5 Mental Models of Military and War
Decision Making plays a crucial role in military operations. One wrong step and things can go haywire—absolute chaos in a matter of seconds. The stakes of military decisions are higher than any personal or professional decision. Countries and even continents can vanish because of a small misjudgment. Failing to speculate dangers is costly.
Keeping all of this in mind, it is fair to conclude that militaries know a thing or two when it comes to decision-making.
Let’s learn from them. Let’s learn from the best of the best. Let’s learn from the ones who have been through the most challenging situations—both physically and mentally.
Without further ado, here are five mental models of military and war that you can use to improve your decision-making.
1. Asymmetric Warfare
The asymmetric model leads to an application when one side seemingly “plays by different rules” than the other side due to circumstantial reasons. This model can be applied in situations where you have a lack of resources.
Unable to outmuscle their opponents, asymmetric warriors use different tactics. They play the same game, but with their own rules. They do so to outsmart their limitations.
Terrorists use this model the best. They create fear that is highly disproportionate to their actual destructive capabilities. The atrocities they enact are more symbolic in nature, to dramatize the political and ideological threat they can cause.
2. Two-front War
In World War II, the Soviet Union had the biggest army. Once Germany and Russia became enemies, Russia surrounded Germany at different fronts, which forced Germany to do the same to defend their land. Since the latter had a smaller army, it weakened their impact on all the fronts. And we all know how WW2 ended.
Napoleon Bonaparte, one of the greatest military leaders to ever exist on the face of this planet, did something similar in 1805. He faced an attack by Austrian troops led by Karl Mack. In response, Napoleon divided his troops and sent them into battle with specific instructions of surrounding the enemy. The Austrian troops surrendered.
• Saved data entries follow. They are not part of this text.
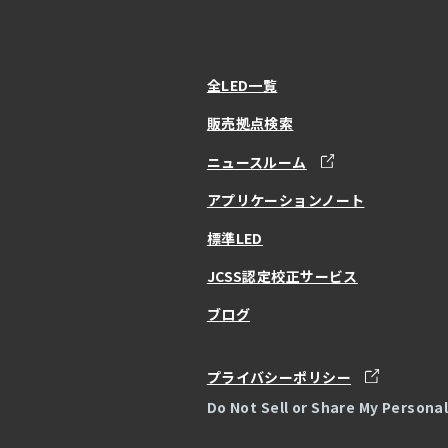
全LED一覧
販売拠点検索
ニュースルーム
アプリケーションノート
標準LED
JCSS認定校正サービス
ブログ
プライバシーポリシー
Do Not Sell or Share My Persona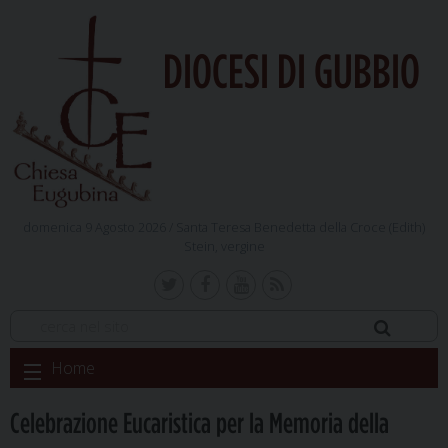
DIOCESI DI GUBBIO
domenica 9 Agosto 2026 /
Santa Teresa Benedetta della Croce (Edith)
Stein, vergine
Skip
Home
to
content
Celebrazione Eucaristica per la Memoria della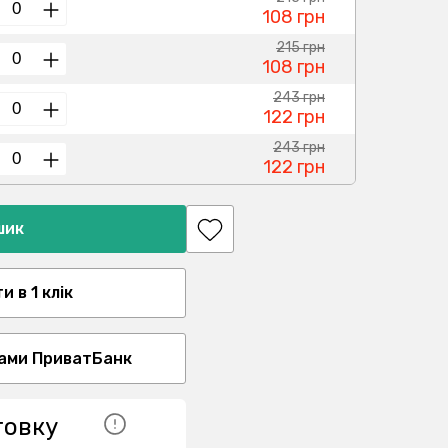
108 грн
215 грн
108 грн
243 грн
122 грн
243 грн
122 грн
шик
 в 1 клік
ами ПриватБанк
товку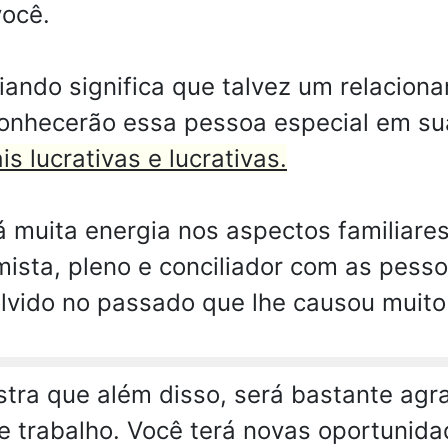
você.
ando significa que talvez um relacion
conhecerão essa pessoa especial em su
s lucrativas e lucrativas.
 muita energia nos aspectos familiare
imista, pleno e conciliador com as pes
lvido no passado que lhe causou muito
ra que além disso, será bastante agra
de trabalho. Você terá novas oportuni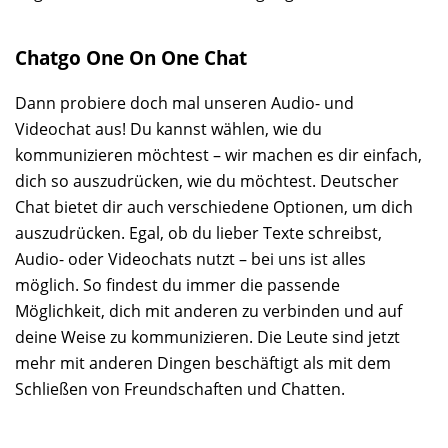
Chatgo One On One Chat
Dann probiere doch mal unseren Audio- und
Videochat aus! Du kannst wählen, wie du
kommunizieren möchtest – wir machen es dir einfach,
dich so auszudrücken, wie du möchtest. Deutscher
Chat bietet dir auch verschiedene Optionen, um dich
auszudrücken. Egal, ob du lieber Texte schreibst,
Audio- oder Videochats nutzt – bei uns ist alles
möglich. So findest du immer die passende
Möglichkeit, dich mit anderen zu verbinden und auf
deine Weise zu kommunizieren. Die Leute sind jetzt
mehr mit anderen Dingen beschäftigt als mit dem
Schließen von Freundschaften und Chatten.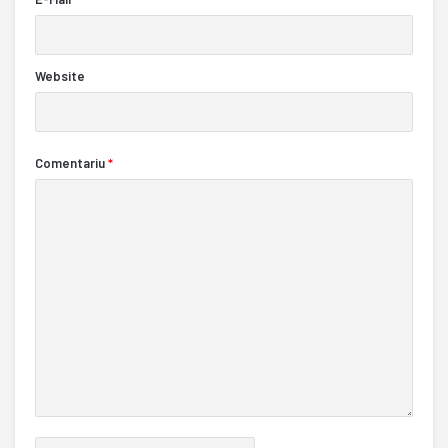
Website
Comentariu
*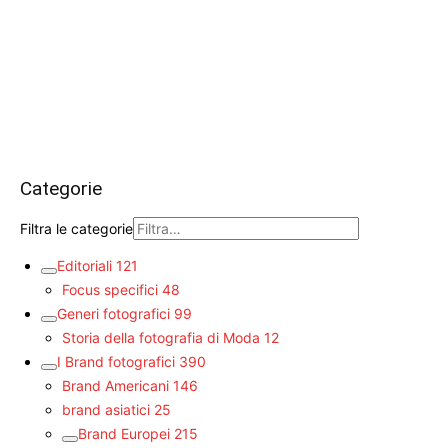
Categorie
Filtra le categorie
Editoriali
121
Focus specifici
48
Generi fotografici
99
Storia della fotografia di Moda
12
I Brand fotografici
390
Brand Americani
146
brand asiatici
25
Brand Europei
215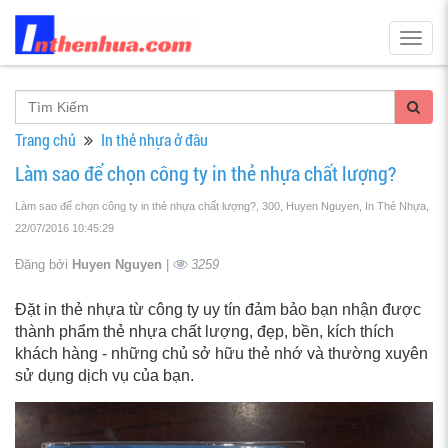
Togg
navig
Trang chủ
In thẻ nhựa ở đâu
Làm sao để chọn công ty in thẻ nhựa chất lượng?
Làm sao để chọn công ty in thẻ nhựa chất lượng?, 300, Huyen Nguyen, In Thẻ Nhựa
,
22/07/2016 10:45:29
Đăng bởi
Huyen Nguyen
|
3259
Đặt in thẻ nhựa từ công ty uy tín đảm bảo bạn nhận được
thành phẩm thẻ nhựa chất lượng, đẹp, bền, kích thích
khách hàng - những chủ sở hữu thẻ nhớ và thường xuyên
sử dụng dịch vụ của bạn.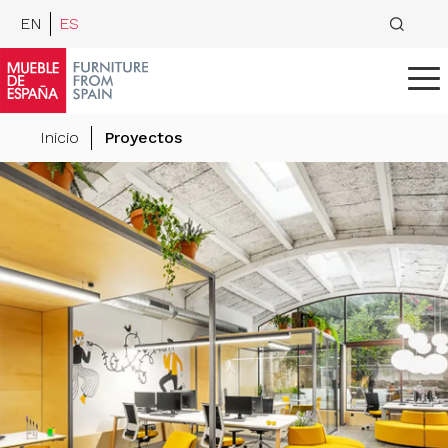
EN
ES
Inicio
Proyectos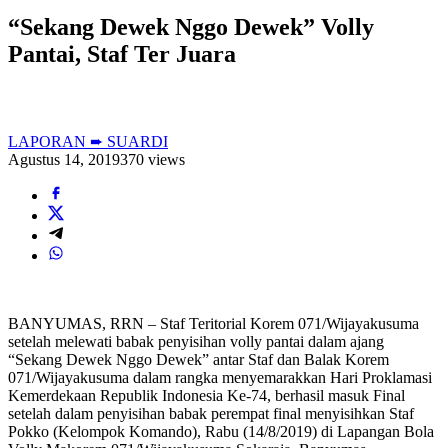
“Sekang Dewek Nggo Dewek” Volly
Pantai, Staf Ter Juara
LAPORAN ➨ SUARDI
Agustus 14, 2019
370 views
BANYUMAS, RRN – Staf Teritorial Korem 071/Wijayakusuma
setelah melewati babak penyisihan volly pantai dalam ajang
“Sekang Dewek Nggo Dewek” antar Staf dan Balak Korem
071/Wijayakusuma dalam rangka menyemarakkan Hari Proklamasi
Kemerdekaan Republik Indonesia Ke-74, berhasil masuk Final
setelah dalam penyisihan babak perempat final menyisihkan Staf
Pokko (Kelompok Komando), Rabu (14/8/2019) di Lapangan Bola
When you attack your enemy, attack from all sides, and with maximum force. For a better use case in real life, your enemy can be anything— a relationship problem, a professional obstacle, a bad habit, etc.
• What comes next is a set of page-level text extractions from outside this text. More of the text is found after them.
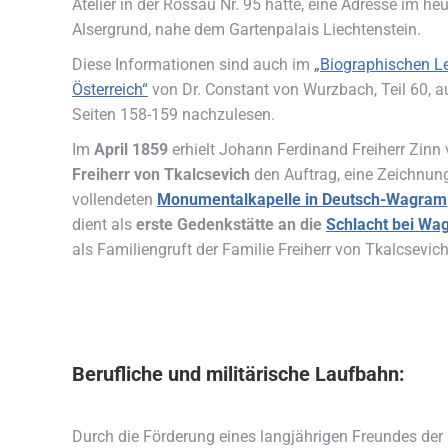
Atelier in der Rossau Nr. 95 hatte, eine Adresse im heu
Alsergrund, nahe dem Gartenpalais Liechtenstein.
Diese Informationen sind auch im
„Biographischen L
Österreich“
von Dr. Constant von Wurzbach, Teil 60, 
Seiten 158-159 nachzulesen.
Im
April 1859
erhielt Johann Ferdinand Freiherr Zin
Freiherr von Tkalcsevich
den Auftrag, eine Zeichnung
vollendeten
Monumentalkapelle in Deutsch-Wagram
dient als
erste Gedenkstätte an die
Schlacht bei Wa
als Familiengruft der Familie Freiherr von Tkalcsevich
Berufliche und militärische Laufbahn:
Durch die Förderung eines langjährigen Freundes der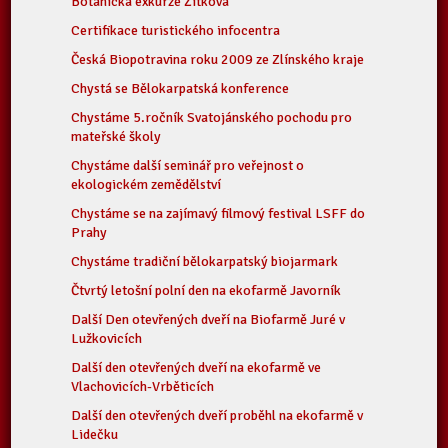
Botanická exkurze Žítková
Certifikace turistického infocentra
Česká Biopotravina roku 2009 ze Zlínského kraje
Chystá se Bělokarpatská konference
Chystáme 5.ročník Svatojánského pochodu pro
mateřské školy
Chystáme další seminář pro veřejnost o
ekologickém zemědělství
Chystáme se na zajímavý filmový festival LSFF do
Prahy
Chystáme tradiční bělokarpatský biojarmark
Čtvrtý letošní polní den na ekofarmě Javorník
Další Den otevřených dveří na Biofarmě Juré v
Lužkovicích
Další den otevřených dveří na ekofarmě ve
Vlachovicích-Vrběticích
Další den otevřených dveří proběhl na ekofarmě v
Lidečku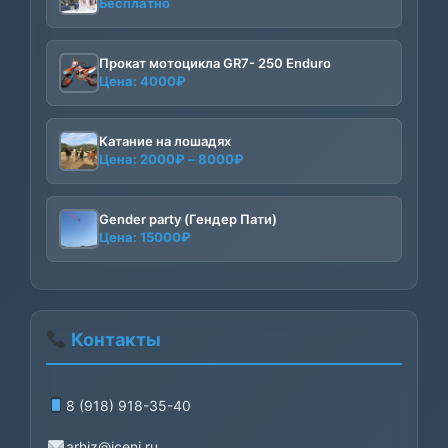
Бесплатно
Прокат мотоцикла GR7- 250 Enduro
Цена:
4000
₽
Катание на лошадях
Диапазон
Цена:
2000
₽
–
8000
₽
цен:
2000₽
–
Gender party (Гендер Пати)
Цена:
15000
₽
8000₽
Контакты
8 (918) 918-35-40
arhiz@iceni.ru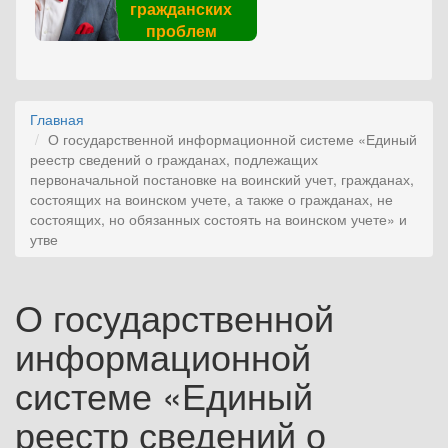
гражданских
проблем
Главная
О государственной информационной системе «Единый
реестр сведений о гражданах, подлежащих
первоначальной постановке на воинский учет, гражданах,
состоящих на воинском учете, а также о гражданах, не
состоящих, но обязанных состоять на воинском учете» и
утве
О государственной
информационной
системе «Единый
реестр сведений о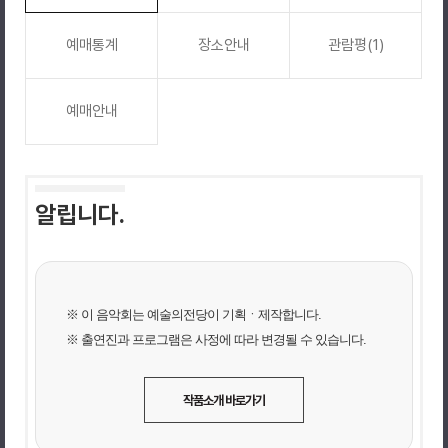
예매통계
장소안내
관람평(1)
예매안내
알립니다.
※ 이 음악회는 예술의전당이 기획ㆍ제작합니다.
※ 출연진과 프로그램은 사정에 따라 변경될 수 있습니다.
작품소개 바로가기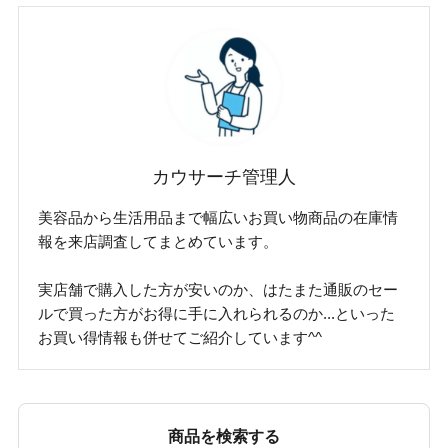
カウサーチ管理人
美容品から生活用品まで幅広いお買い物商品の在庫情
報を来店調査してまとめています。
実店舗で購入した方が安いのか、はたまた通販のセー
ルで買った方がお得に手に入れられるのか...といった
お買い得情報も併せてご紹介しています^^
商品を検索する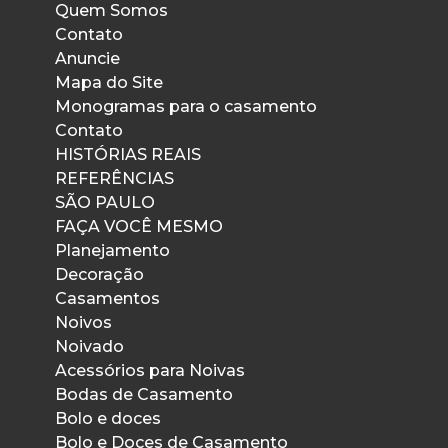
Quem Somos
Contato
Anuncie
Mapa do Site
Monogramas para o casamento
Contato
HISTÓRIAS REAIS
REFERÊNCIAS
SÃO PAULO
FAÇA VOCÊ MESMO
Planejamento
Decoração
Casamentos
Noivos
Noivado
Acessórios para Noivas
Bodas de Casamento
Bolo e doces
Bolo e Doces de Casamento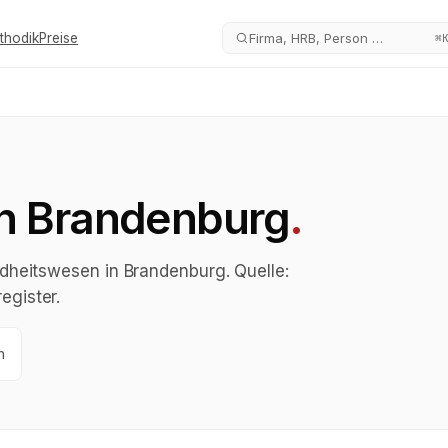
thodik
Preise
Firma, HRB, Person …
⌘
n Brandenburg
.
dheitswesen in Brandenburg. Quelle:
gister.
n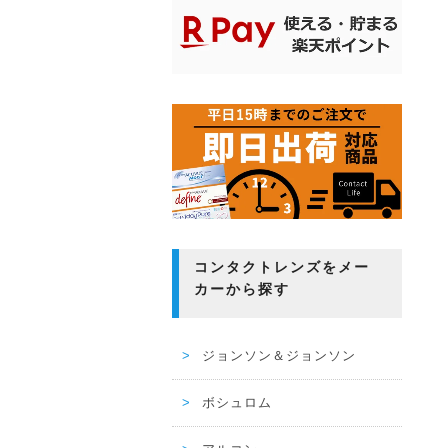
コンタクトレンズをメー
カーから探す
ジョンソン＆ジョンソン
ボシュロム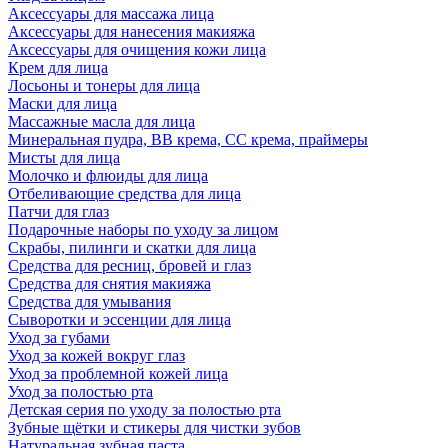
Аксессуары для массажа лица
Аксессуары для нанесения макияжа
Аксессуары для очищения кожи лица
Крем для лица
Лосьоны и тонеры для лица
Маски для лица
Массажные масла для лица
Минеральная пудра, BB крема, СС крема, праймеры
Мисты для лица
Молочко и флюиды для лица
Отбеливающие средства для лица
Патчи для глаз
Подарочные наборы по уходу за лицом
Скрабы, пилинги и скатки для лица
Средства для ресниц, бровей и глаз
Средства для снятия макияжа
Средства для умывания
Сыворотки и эссенции для лица
Уход за губами
Уход за кожей вокруг глаз
Уход за проблемной кожей лица
Уход за полостью рта
Детская серия по уходу за полостью рта
Зубные щётки и стикеры для чистки зубов
Натуральная зубная паста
Understand, that a specific problem can be solved via multiple solutions simultaneously, and it is probably a more efficient way to solve it.
3. The Last War
There’s a saying which goes: “Generals always fight the last war.”
The idea is that a portrait of what the enemy is like and what tactics work best against him is created in the previous conflict, and then codified and turned into dogma.
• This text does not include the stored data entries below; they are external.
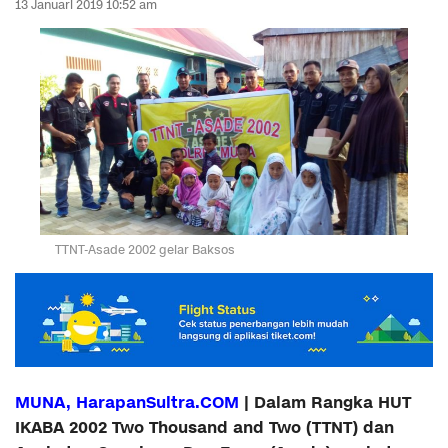
13 Januari 2019 10:52 am
TTNT-Asade 2002 gelar Baksos
MUNA, HarapanSultra.COM
| Dalam Rangka HUT
IKABA 2002 Two Thousand and Two (TTNT) dan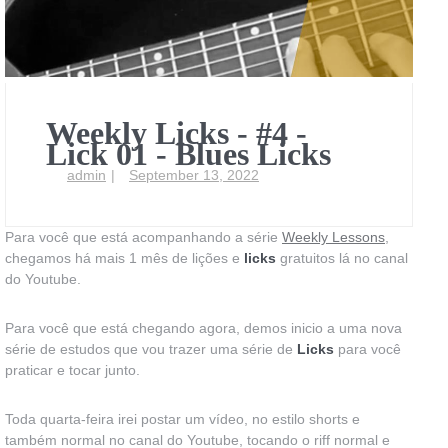
Weekly Licks - #4 -
Lick 01 - Blues Licks
admin
September 13, 2022
Para você que está acompanhando a série
Weekly Lessons
,
chegamos há mais 1 mês de lições e
licks
gratuitos lá no canal
do Youtube.
Para você que está chegando agora, demos inicio a uma nova
série de estudos que vou trazer uma série de
Licks
para você
praticar e tocar junto.
Toda quarta-feira irei postar um vídeo, no estilo shorts e
também normal no canal do Youtube, tocando o riff normal e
But when the next war rolls around, culture and technology have altered the landscape, so that when a fighting force initially attacks its new enemy using old approaches, it suffers great losses and defeats.
With time, problems evolve, which is why their solutions need to evolve as well. This is a call for you to update your worldview and acquire new skills and ideas as you move forward in life.
Miyamoto Musashi is one of history’s most dangerous samurais because he used to switch his fighting patterns, changing his tactics regularly.
What has worked in the past may not work again. Forget the past. Change your strategies. Adapt.
4. Seeing the Front
One of the most valuable military tactics is the habit of “personally seeing the front” before making decisions. You cannot rely on advisors, maps, and reports, all of which can be either faulty or biased.
The Map/Territory model illustrates the problem with not seeing the front. Leaders of any organization can generally benefit from seeing the front. Not only does it provide firsthand information, but it also tends to improve the quality of secondhand information.
5. Mutually Assured Destruction
Quite paradoxically, the stronger you and your rival become the less likely you will engage in a fight. You both have an equal potential to cause destruction. In the end, no matter who wins, the destruction will be catastrophic on both sides.
Alfred Nobel (founder of the Nobel Prize and the inventor of dynamite) recognized this too, saying:
The day when two army corps can annihilate each other in one second, all civilized nations, it is to be hoped, will recoil from war and discharge their troops.